— START EXTRACT TO READ —
As an example of when you might want to use 'dtfold' we will build a
population counter: a circuit that counts the number of bits set to '1' in
a 'Clash.Sized.BitVector.BitVector'. Given a vector of /n/ bits, we only need we
need a data type that can represent the number /n/: 'Index' @(n+1)@. 'Index' @k@
has a range of @[0 .. k-1]@ (using @ceil(log2(k))@ bits), hence we need 'Index' @n+1@.
As an initial attempt we will use 'tfold', because it gives a nice (@log2(n)@)
tree-structure of adders:

@
populationCount :: (KnownNat (2^d), KnownNat d, KnownNat (2^d+1))
                => BitVector (2^d) -> Index (2^d+1)
populationCount = tfold (resize . bv2i . pack) (+) . v2t . bv2v
@

The \"problem\" with this description is that all adders have the same
bit-width, i.e. all adders are of the type:

@
(+) :: 'Index' (2^d+1) -> 'Index' (2^d+1) -> 'Index' (2^d+1).
@

This is a \"problem\" because we could have a more efficient structure:
one where each layer of adders is /precisely/ wide enough to count the number
of bits at that layer. That is, at height /d/ we want the adder to be of
type:

@
'Index' ((2^d)+1) -> 'Index' ((2^d)+1) -> 'Index' ((2^(d+1))+1)
— END EXTRACT TO READ —
• [TASK OBJECTIVE]:
Reproduce the population counter passage word for word, from "As an example" up to and including "need 'Index' @n+1@.". The lines that come after this aren't needed for anything here.
— START DATA SEGMENT —
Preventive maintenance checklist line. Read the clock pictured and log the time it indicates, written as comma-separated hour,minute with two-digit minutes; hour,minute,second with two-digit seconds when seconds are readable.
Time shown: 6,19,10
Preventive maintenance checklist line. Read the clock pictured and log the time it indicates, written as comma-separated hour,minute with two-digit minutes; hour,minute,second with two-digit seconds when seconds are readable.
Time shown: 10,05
— END DATA SEGMENT —
• [OUTPUT FOR THIS EXERCISE]:
As an example of when you might want to use 'dtfold' we will build a
population counter: a circuit that counts the number of bits set to '1' in
a 'Clash.Sized.BitVector.BitVector'. Given a vector of /n/ bits, we only need we
need a data type that can represent the number /n/: 'Index' @(n+1)@. 'Index' @k@
has a range of @[0 .. k-1]@ (using @ceil(log2(k))@ bits), hence we need 'Index' @n+1@.